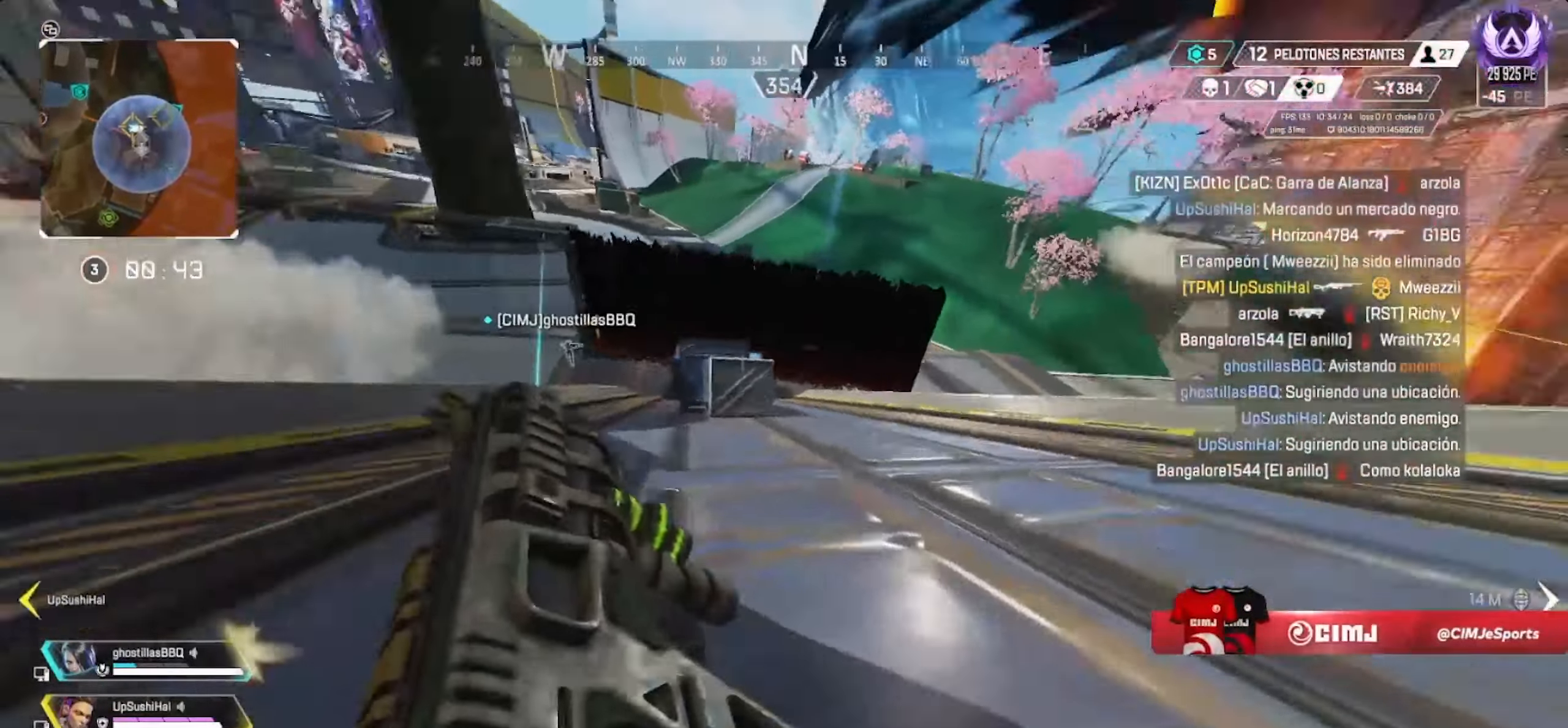
{"buttons": [], "events": []}
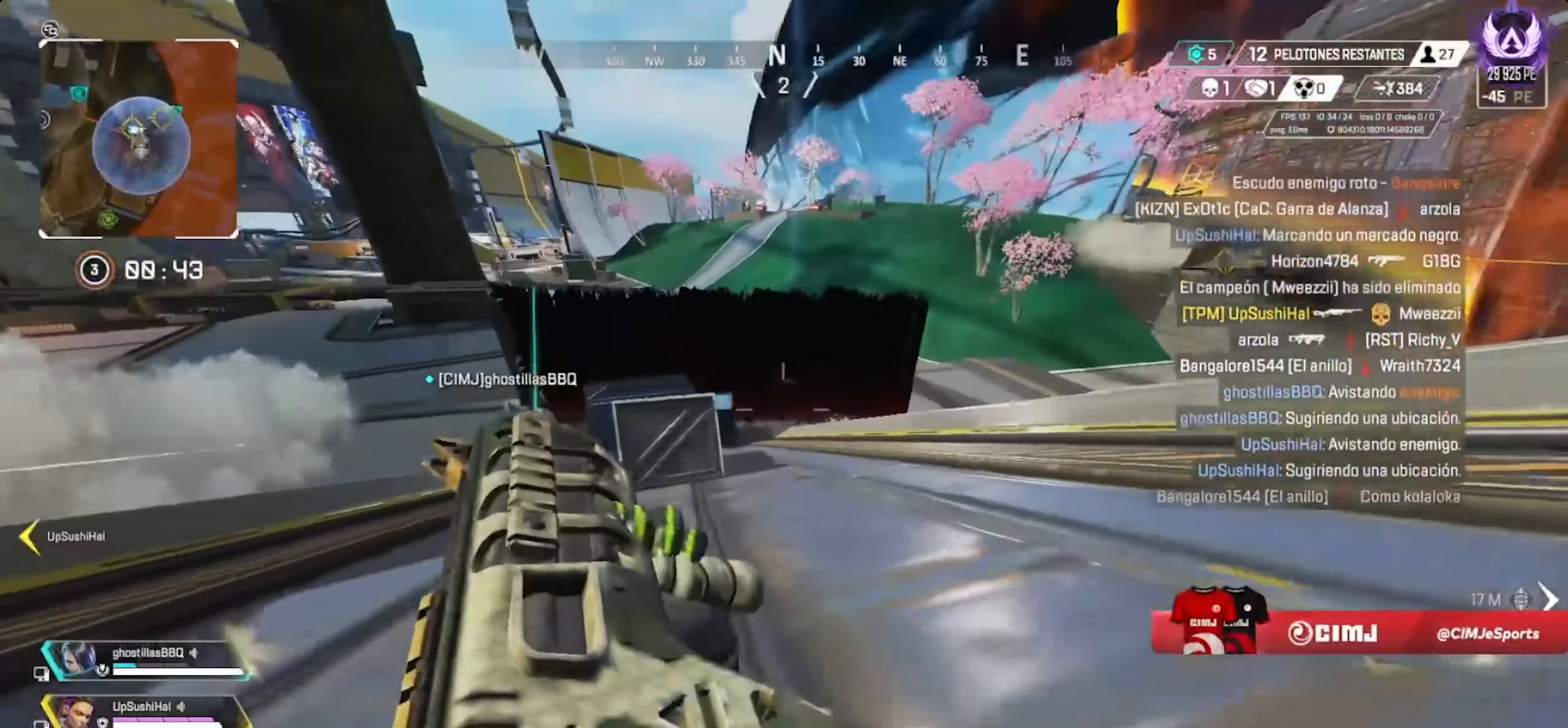
{"buttons": [], "events": []}
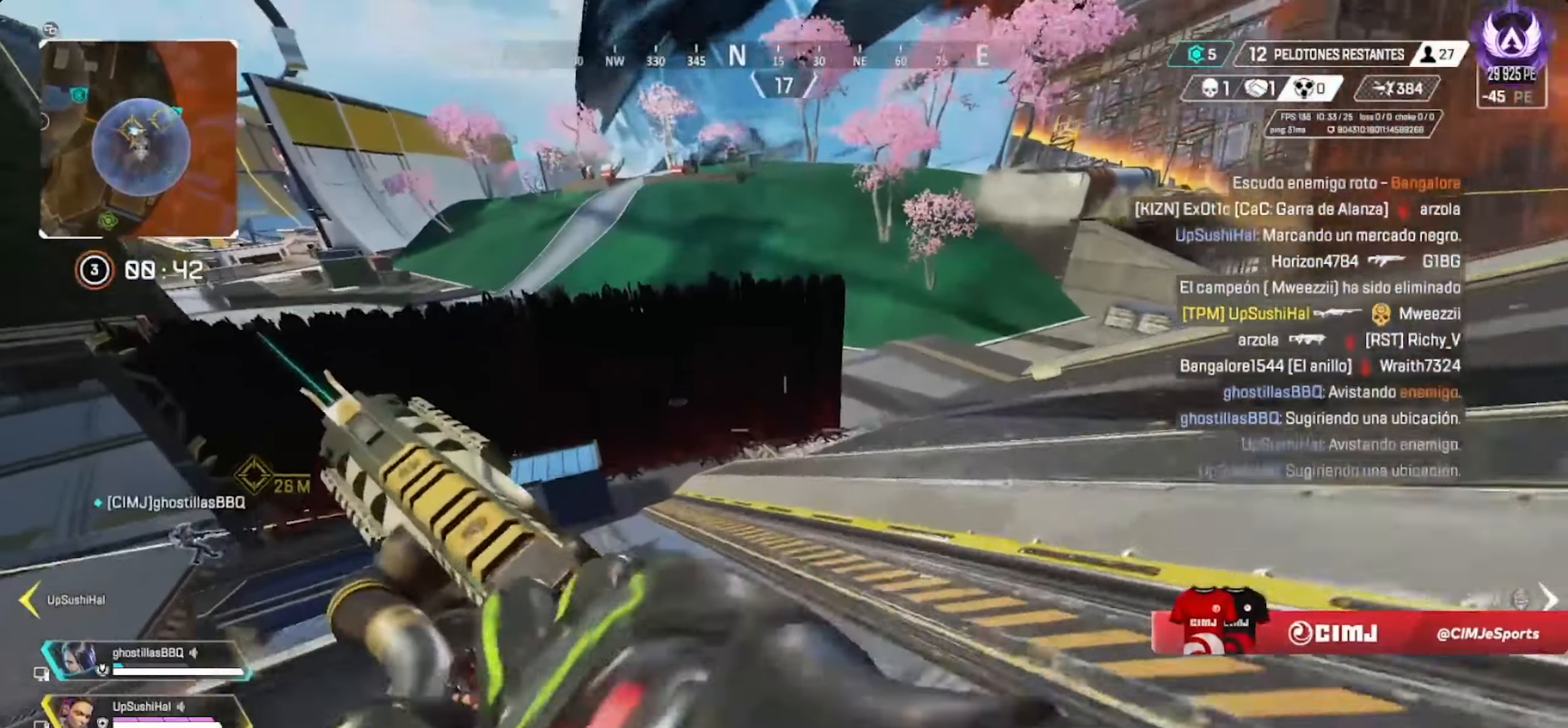
{"buttons": ["TRIANGLE"], "events": [[383, "TRIANGLE", "down"]]}
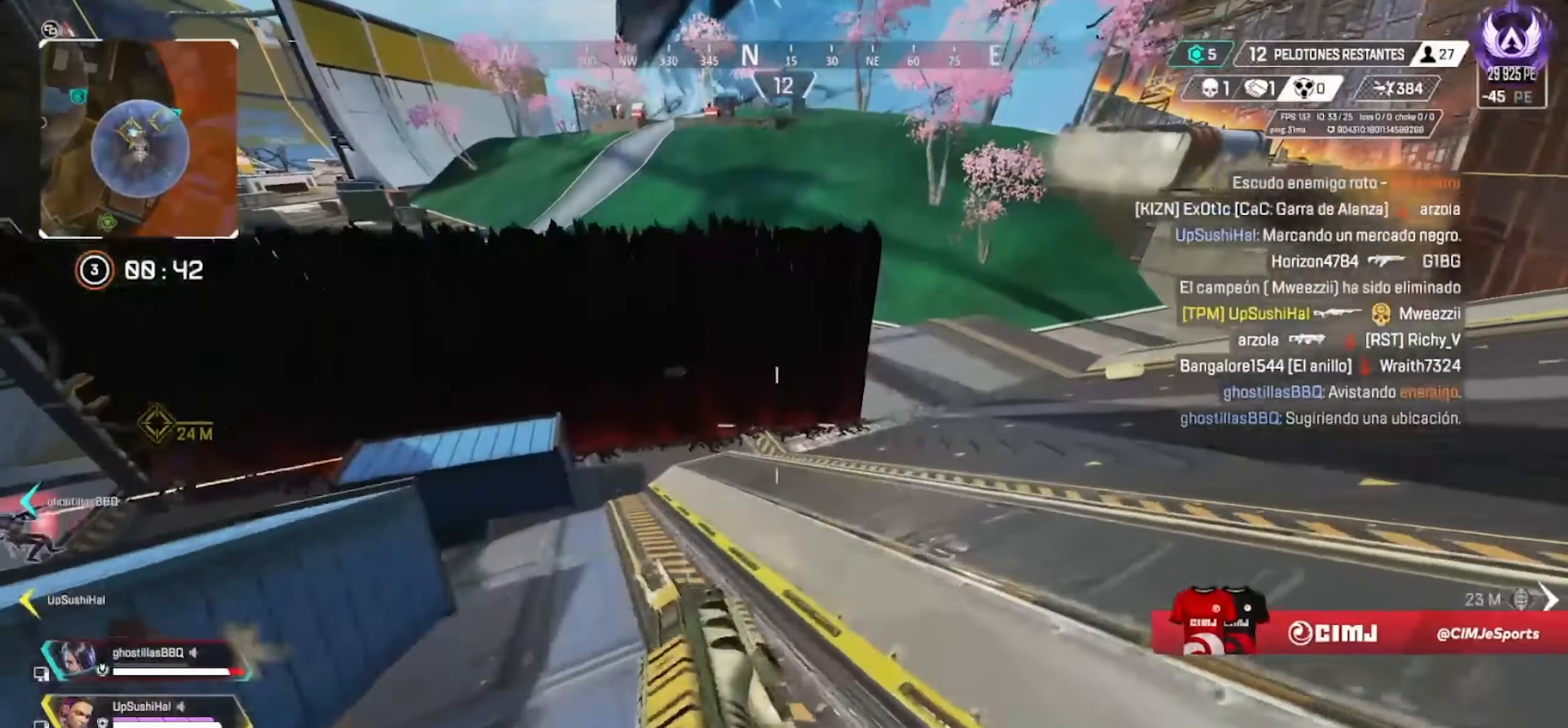
{"buttons": [], "events": [[83, "TRIANGLE", "up"], [117, "CROSS", "down"], [250, "CROSS", "up"]]}
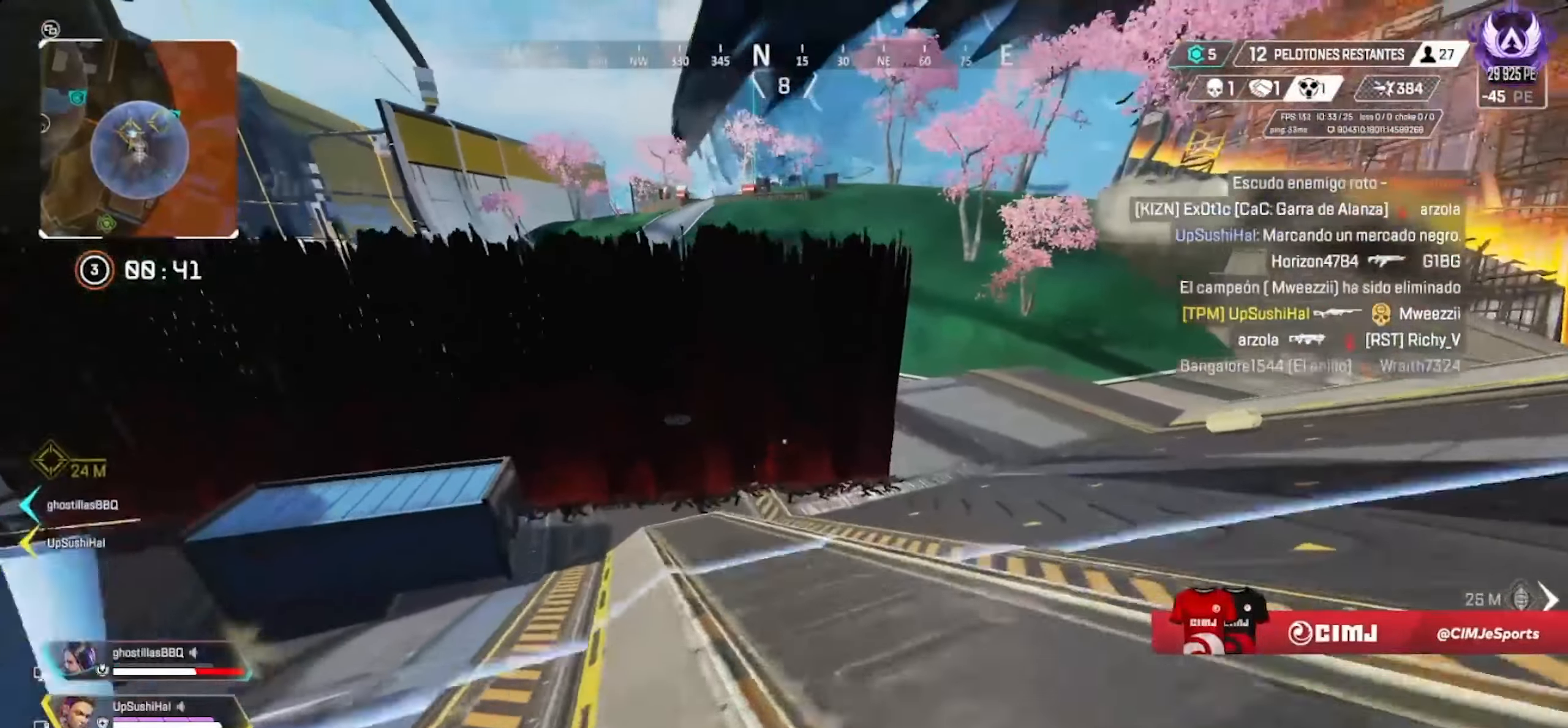
{"buttons": [], "events": [[117, "CROSS", "down"], [233, "CROSS", "up"]]}
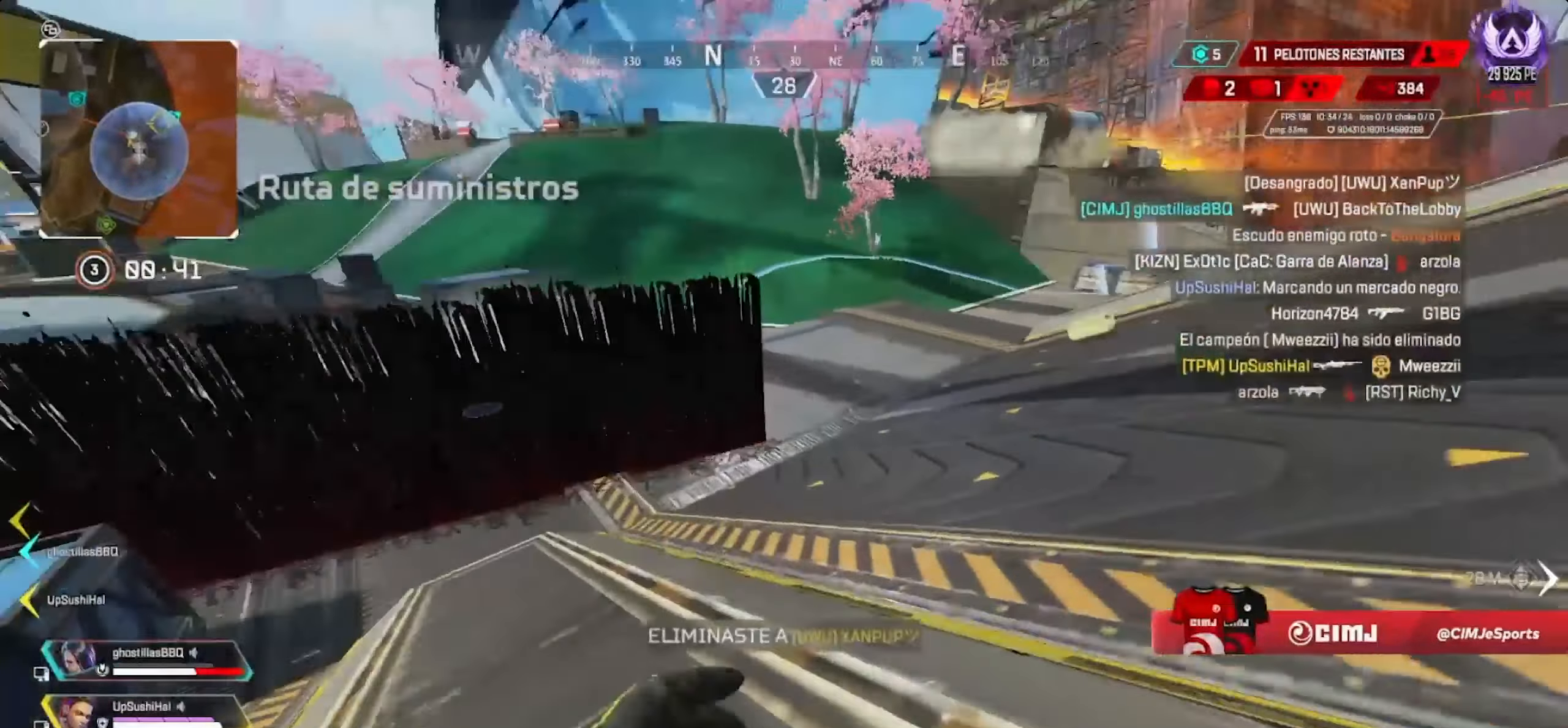
{"buttons": [], "events": [[150, "CROSS", "down"], [200, "CROSS", "up"]]}
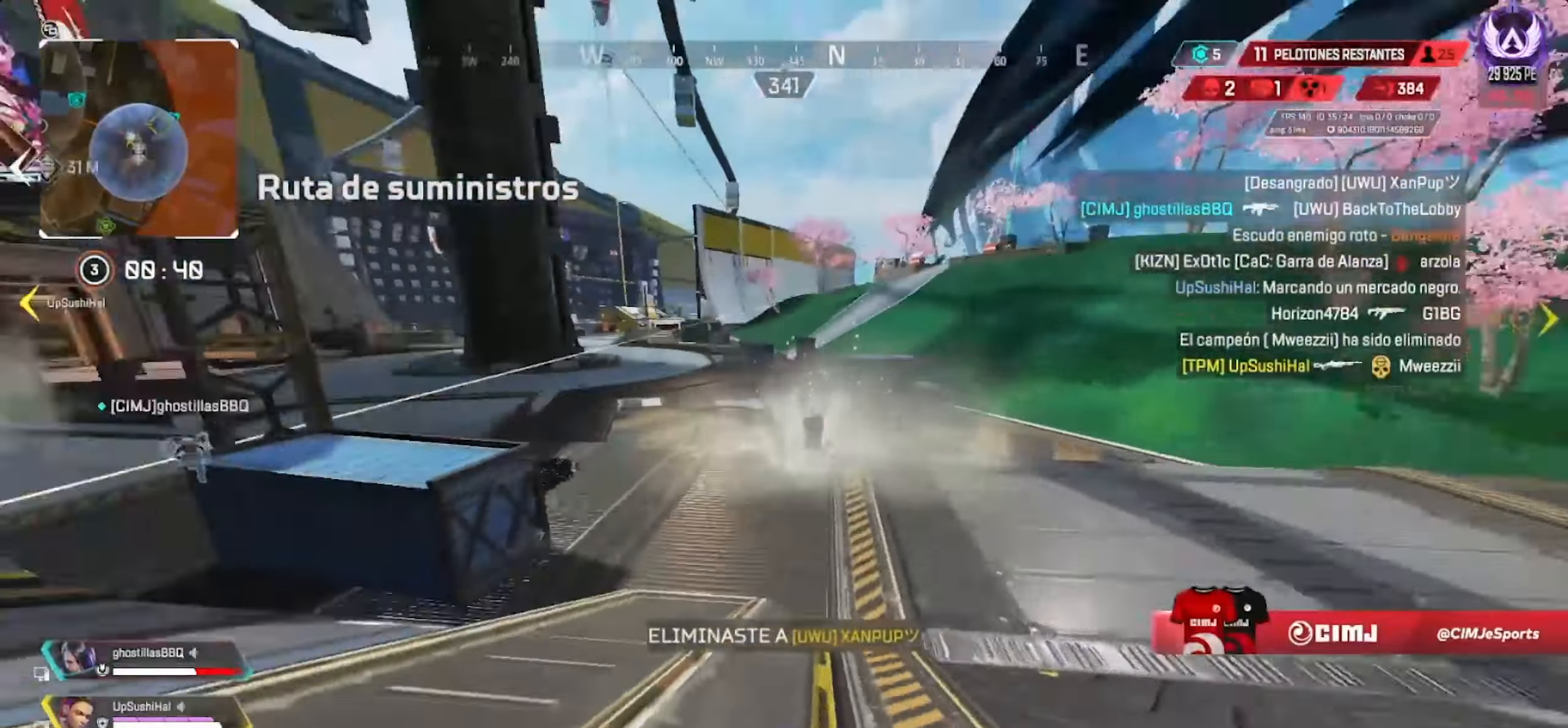
{"buttons": [], "events": []}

☆ ☆ ☆

## Problem details:
Word for word, restate the records above and drop the pictures.

## Written solution:
{"buttons": [], "events": []}
{"buttons": [], "events": []}
{"buttons": ["TRIANGLE"], "events": [[383, "TRIANGLE", "down"]]}
{"buttons": [], "events": [[83, "TRIANGLE", "up"], [117, "CROSS", "down"], [250, "CROSS", "up"]]}
{"buttons": [], "events": [[117, "CROSS", "down"], [233, "CROSS", "up"]]}
{"buttons": [], "events": [[150, "CROSS", "down"], [200, "CROSS", "up"]]}
{"buttons": [], "events": []}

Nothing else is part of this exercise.